Nazaret is a large village of about 1000 inhabitants located in the center of the island of Lanzarote; the village is part of the municipality of Teguise.
The main tourist attraction is quite spectacular villa built in an old quarry. Egyptian actor Omar Sharif would have owned for only a few days in 1972; the villa is however still called "House of Omar Sharif” or Lagomar.
The village was established in the eighteenth century by displaced populations southwest of the island, whose villages had been destroyed by volcanic eruptions from 1730 to 1736; the village of Nazaret is mentioned for the first time on a 1741 map of the military engineer Antonio Riviere. The village was created around the Chapel of Our Lady of Nazareth (Ermita de Nuestra Señora de Nazaret).
The Oasis of Nazareth is a picturesque villa built in the early 1970s in a former quarry rofe (volcanic lapilli) and volcanic rock. This villa was designed by César Manrique on order from a real estate developer Sam Benady, which marketed the Oasis of Nazareth subdivision (Urbanización Oasis de Nazaret), located northeast of the village. Sam Benady wanted to use the house to receive his potential buyers of homes in the subdivision.
As usual César Manrique designed a villa whose architecture marrying the conformation of the land, using the cavities created by rock excavation, to house parts of the house or stairs.
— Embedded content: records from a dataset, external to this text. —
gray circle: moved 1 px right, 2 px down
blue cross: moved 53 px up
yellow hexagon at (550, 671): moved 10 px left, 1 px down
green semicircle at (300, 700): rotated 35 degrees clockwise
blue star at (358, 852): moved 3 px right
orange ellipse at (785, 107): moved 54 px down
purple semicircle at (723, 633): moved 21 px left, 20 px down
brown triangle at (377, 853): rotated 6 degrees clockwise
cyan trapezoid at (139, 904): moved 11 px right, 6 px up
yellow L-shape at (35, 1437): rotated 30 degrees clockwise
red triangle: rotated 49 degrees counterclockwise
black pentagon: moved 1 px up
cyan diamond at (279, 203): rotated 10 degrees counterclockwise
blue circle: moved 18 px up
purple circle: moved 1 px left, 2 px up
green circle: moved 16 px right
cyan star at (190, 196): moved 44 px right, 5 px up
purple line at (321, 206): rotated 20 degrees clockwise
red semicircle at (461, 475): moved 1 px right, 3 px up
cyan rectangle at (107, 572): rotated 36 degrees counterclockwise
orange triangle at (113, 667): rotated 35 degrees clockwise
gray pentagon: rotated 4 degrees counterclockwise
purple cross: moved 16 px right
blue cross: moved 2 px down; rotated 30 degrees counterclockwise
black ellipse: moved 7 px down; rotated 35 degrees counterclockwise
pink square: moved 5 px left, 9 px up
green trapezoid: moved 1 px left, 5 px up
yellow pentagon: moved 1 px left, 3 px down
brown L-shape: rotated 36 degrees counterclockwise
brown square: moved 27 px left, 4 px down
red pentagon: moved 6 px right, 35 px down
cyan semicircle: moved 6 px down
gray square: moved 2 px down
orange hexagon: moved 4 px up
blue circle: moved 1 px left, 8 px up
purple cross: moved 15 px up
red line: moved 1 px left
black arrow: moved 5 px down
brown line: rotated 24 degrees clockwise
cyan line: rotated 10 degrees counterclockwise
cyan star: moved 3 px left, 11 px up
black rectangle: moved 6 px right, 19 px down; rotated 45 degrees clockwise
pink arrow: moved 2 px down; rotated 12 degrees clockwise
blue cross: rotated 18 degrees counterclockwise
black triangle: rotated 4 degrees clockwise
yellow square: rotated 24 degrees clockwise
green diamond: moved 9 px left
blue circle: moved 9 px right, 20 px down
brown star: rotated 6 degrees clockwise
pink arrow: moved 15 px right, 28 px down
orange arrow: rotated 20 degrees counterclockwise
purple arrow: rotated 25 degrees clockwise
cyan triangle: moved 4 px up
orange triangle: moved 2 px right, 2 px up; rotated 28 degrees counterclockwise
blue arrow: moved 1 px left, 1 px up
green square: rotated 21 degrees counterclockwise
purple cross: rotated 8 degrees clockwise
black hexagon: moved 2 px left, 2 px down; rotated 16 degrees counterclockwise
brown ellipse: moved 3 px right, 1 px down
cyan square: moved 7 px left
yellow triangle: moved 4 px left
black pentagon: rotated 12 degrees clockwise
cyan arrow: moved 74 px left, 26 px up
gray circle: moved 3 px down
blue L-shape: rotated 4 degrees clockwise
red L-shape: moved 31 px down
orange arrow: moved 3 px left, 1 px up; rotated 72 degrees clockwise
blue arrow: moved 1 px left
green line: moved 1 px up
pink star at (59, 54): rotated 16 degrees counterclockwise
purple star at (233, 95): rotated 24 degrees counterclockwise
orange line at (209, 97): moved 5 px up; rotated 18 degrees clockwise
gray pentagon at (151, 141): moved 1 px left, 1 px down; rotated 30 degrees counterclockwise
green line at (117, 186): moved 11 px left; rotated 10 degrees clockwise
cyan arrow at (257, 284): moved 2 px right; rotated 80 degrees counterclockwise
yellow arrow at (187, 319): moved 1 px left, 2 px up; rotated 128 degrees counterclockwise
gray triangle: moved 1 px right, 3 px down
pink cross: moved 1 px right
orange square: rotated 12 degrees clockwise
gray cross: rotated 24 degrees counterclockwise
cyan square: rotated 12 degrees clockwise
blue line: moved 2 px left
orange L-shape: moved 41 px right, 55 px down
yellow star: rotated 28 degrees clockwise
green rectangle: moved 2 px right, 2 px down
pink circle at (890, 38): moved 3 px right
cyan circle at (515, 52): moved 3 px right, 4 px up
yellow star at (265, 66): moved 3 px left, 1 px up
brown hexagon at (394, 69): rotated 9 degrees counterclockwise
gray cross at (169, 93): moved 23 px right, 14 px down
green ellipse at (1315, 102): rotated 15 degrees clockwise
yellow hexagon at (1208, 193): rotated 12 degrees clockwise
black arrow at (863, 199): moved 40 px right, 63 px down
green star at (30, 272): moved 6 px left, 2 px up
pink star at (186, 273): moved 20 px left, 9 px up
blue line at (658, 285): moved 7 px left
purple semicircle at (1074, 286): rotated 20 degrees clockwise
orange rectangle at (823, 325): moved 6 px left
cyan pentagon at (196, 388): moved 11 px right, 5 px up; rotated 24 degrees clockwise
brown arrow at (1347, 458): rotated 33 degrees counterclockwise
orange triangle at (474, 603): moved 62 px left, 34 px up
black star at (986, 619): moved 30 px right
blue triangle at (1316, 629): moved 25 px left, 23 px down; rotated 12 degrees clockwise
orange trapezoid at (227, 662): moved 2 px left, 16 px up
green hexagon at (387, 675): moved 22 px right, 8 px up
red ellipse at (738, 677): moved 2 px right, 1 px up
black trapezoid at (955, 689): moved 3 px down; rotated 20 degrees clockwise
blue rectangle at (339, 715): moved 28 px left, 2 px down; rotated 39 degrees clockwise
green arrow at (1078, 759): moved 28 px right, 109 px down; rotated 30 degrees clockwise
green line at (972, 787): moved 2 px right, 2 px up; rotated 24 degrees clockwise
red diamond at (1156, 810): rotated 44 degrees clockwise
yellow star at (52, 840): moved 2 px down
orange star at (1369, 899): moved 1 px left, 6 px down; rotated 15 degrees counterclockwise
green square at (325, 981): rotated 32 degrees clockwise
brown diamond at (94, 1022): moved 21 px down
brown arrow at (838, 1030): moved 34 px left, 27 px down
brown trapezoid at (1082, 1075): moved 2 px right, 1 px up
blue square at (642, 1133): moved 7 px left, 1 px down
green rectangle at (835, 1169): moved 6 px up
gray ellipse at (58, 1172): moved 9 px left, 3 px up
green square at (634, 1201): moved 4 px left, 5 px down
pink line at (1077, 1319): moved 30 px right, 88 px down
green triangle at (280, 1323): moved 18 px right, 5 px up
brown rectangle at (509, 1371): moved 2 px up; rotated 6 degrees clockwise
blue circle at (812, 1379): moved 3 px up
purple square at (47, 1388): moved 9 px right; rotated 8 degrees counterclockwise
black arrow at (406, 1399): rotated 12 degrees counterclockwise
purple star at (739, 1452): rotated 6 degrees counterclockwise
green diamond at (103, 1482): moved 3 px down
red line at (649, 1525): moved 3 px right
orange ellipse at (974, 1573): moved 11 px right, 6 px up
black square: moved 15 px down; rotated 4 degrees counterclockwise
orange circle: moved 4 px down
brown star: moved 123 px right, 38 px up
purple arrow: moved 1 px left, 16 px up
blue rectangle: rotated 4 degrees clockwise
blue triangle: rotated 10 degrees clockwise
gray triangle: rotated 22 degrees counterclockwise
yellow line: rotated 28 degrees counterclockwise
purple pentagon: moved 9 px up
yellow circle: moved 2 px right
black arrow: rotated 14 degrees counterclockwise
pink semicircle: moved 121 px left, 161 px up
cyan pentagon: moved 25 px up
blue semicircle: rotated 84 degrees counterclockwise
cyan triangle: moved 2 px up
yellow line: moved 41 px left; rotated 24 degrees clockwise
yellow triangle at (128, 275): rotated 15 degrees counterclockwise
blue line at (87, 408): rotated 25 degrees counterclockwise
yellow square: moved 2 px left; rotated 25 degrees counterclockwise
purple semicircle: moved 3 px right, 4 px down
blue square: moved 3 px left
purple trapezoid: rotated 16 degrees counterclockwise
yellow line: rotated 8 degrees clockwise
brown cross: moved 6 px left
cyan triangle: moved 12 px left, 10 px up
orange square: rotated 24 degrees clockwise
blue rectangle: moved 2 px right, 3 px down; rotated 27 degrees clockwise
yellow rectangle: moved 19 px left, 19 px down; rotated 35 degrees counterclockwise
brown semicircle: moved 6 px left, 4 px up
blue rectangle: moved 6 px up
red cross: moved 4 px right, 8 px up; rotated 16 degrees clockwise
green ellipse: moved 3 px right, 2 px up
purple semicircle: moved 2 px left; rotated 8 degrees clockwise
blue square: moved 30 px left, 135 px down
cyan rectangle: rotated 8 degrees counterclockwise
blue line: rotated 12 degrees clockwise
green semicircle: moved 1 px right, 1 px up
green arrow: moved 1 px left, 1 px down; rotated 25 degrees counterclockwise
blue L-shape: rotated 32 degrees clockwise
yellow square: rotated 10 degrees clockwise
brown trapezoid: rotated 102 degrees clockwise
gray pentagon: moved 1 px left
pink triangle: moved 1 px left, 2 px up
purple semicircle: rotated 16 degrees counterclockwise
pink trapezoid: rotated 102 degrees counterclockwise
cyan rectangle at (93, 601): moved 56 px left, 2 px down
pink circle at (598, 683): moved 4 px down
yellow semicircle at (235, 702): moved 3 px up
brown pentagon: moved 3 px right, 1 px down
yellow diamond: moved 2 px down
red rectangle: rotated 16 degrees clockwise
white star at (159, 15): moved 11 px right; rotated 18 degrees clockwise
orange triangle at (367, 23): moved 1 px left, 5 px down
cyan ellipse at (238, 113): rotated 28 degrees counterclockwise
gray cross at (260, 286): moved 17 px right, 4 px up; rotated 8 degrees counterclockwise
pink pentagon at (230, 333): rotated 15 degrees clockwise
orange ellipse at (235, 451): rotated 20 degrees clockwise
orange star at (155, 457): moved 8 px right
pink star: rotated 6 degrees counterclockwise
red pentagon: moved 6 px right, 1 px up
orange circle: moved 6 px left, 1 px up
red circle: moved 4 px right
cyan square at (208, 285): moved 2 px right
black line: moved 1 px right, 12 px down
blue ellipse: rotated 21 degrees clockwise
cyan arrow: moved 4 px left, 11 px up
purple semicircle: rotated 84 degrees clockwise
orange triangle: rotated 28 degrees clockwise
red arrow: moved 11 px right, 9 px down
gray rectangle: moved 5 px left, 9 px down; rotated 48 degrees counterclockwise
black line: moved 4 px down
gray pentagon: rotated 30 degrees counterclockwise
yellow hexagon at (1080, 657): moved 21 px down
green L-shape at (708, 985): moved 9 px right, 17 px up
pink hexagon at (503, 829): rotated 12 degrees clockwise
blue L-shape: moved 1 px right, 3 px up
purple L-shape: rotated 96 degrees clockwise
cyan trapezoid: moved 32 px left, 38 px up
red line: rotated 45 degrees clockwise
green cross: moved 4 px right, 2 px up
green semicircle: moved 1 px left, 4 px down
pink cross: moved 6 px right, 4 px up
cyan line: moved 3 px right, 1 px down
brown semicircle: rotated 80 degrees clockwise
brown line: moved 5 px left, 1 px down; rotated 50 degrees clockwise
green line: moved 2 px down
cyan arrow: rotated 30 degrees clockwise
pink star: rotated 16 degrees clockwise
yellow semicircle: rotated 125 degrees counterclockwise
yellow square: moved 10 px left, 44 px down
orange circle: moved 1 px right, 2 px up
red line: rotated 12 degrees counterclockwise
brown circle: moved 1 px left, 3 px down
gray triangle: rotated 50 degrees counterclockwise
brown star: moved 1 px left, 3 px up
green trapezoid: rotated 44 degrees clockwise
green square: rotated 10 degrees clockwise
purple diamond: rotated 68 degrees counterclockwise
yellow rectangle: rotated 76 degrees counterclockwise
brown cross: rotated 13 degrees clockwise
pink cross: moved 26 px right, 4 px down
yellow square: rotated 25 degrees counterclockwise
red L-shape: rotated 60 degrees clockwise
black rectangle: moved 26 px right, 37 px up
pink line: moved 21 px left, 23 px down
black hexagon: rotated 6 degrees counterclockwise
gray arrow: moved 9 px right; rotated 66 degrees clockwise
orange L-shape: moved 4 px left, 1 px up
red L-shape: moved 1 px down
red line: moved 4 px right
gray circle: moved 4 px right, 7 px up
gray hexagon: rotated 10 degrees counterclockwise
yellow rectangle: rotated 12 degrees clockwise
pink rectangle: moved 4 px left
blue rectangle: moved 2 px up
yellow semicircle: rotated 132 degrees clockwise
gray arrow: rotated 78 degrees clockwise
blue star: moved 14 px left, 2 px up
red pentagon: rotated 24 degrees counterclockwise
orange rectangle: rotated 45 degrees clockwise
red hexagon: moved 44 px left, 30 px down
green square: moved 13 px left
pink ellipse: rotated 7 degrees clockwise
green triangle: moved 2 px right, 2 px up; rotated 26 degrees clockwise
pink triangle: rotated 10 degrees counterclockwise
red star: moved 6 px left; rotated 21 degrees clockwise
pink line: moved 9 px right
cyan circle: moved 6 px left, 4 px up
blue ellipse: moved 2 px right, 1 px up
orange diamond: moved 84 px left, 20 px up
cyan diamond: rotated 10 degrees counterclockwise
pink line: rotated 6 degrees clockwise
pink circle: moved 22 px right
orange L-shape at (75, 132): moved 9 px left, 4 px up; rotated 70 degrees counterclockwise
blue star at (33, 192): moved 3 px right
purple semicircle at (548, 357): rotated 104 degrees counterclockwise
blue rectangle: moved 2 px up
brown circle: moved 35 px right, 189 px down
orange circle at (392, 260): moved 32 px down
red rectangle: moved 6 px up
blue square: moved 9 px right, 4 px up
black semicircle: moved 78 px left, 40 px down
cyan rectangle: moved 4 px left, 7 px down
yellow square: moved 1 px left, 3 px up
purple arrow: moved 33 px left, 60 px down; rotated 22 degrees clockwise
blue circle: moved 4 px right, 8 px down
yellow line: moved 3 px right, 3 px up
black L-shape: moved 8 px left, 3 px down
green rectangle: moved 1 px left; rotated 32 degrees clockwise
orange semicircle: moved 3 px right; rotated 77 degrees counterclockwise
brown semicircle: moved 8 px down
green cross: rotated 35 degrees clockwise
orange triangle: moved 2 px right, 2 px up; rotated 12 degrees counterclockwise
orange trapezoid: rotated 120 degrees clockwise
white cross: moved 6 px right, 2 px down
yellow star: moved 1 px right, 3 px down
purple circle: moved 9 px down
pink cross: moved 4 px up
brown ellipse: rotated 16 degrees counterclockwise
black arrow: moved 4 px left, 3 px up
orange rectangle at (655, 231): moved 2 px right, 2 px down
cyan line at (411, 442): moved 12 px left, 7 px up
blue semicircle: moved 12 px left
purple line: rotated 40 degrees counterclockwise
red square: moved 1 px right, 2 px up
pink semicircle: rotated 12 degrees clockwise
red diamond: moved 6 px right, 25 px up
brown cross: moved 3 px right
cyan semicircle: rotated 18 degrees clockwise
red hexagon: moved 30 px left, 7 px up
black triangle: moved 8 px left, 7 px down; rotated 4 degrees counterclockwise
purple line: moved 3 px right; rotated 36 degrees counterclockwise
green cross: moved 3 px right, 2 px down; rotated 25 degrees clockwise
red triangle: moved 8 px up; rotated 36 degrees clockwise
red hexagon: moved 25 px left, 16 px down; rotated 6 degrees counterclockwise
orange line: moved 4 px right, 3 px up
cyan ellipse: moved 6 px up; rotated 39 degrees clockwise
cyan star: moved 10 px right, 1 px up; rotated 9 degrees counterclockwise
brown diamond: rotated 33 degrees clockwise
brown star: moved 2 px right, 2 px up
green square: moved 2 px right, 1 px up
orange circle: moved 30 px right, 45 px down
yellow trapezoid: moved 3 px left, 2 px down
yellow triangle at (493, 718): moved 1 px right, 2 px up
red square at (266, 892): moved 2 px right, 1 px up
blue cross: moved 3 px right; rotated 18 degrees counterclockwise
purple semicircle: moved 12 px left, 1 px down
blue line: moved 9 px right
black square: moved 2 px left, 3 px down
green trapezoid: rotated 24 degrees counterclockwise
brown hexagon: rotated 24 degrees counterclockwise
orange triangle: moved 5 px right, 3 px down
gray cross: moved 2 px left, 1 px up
The result is a kind of cave dwelling where the rock of the mountain appears naked in the rooms of the house contrasts with the whitewashed walls.
Following a quarrel between César Manrique and the developer, Manrique did not lead the project to completion; the construction was continued by Jesús Soto. The architect Jesús Soto, a native of Fuerteventura, had the same designs that César Manrique and often collaborated with him on many projects such as the development of Jameos del Agua, the restaurant El Diablo in the National Park Timanfaya or the Monument to the Farmer.
Egyptian actor Omar Sharif lived in Lanzarote in 1972 to play the role of Captain Nemo in a TV Series “La Isla misteriosa y el capitán Nemo”, a Spanish adaptation of the novel by Jules Verne” L’Île Mystérieuse”, directed by Juan Antonio Bardem and Henri Colpi. France in this six-part series was broadcast in December 1973 under the title " L’Île Mystérieuse”.
While visiting the island, Omar Sharif discovered the Villa Oasis de Nazaret and fell under the spell of this cavern of “Arabian Nights” that can evoke a desert fortress. Omar Sharif would have immediately bought the villa in the British promoter Benady.
Regretting quickly having yielded the villa, Shmuel Benady - who knew the passion of the actor for the game - proposed a game of bridge with Omar Sharif, asking him to “the pot” the villa and concealing her that it was a bridge champion. Omar Sharif would the challenge and thus lost the villa, just days after acquiring it. The actor, very sorry, would have left the island the next day and would never returned to Lanzarote.
To prove this story, visit the villa has a bridge table and photographs showing Omar Sharif playing bridge with Sam Benady, but on a different table and in a different place.
This story is probably an invention marketing, but several decades later, the villa is still named “CasaOmar Sharif”, although that Omar Sharif had ever actually lived.
Since the early 1970s, the villa has had several owners, but in 1989 it was acquired by German architect Dominik von Boettinger, who had noticed during a sailing trip he made to the Canary Islands in 1984. With his wife, Beatriz van Hoff - also an architect - Boettinger began to turn the villa into a place of cultural encounters with art exhibitions, music concerts, around a gourmet restaurant.
The rest of the old quarry was built in the spirit of César Manrique and Jesús Soto: the architecture of new buildings adapts to the shape of the rocks; a bar and restaurant, two apartments and a pool have been created, all of which are wrapped in gardens dominated the local flora: cactus, euphorbia, palms, aloes and bougainvillea. The parts of the cave house were renovated and history - more or less mythical - the home of Omar Sharif was staged.
The new entity, named Lagomar (“sea-Lac”) or LagOmar by reference to Omar Sharif, was opened to the public in 1997.
The complex Lagomar has a bar, a gourmet restaurant and two apartments.
The bar La Cueva (Cave) is open from 18 pm to 2 am 30 30 (4: 30 pm on weekends); near the bar, live music is offered on Thursday, Friday and Saturday.
The restaurant Lagomar is open from 12 am to 23: 30 pm; It offers Mediterranean cuisine and Middle Eastern (Omar Sharif requires ...) beside the “lake”, a pond lined with pebbles; the atmosphere is particularly pleasant at sunset when the light reflects off the reddish rocks of the cliff. During the day the restaurant offers tapas.
Both apartments have a kitchen, a living room, a terrace with a plunge pool; they offer a nice view over the plains of Lanzarote; these apartments can be rented by the week.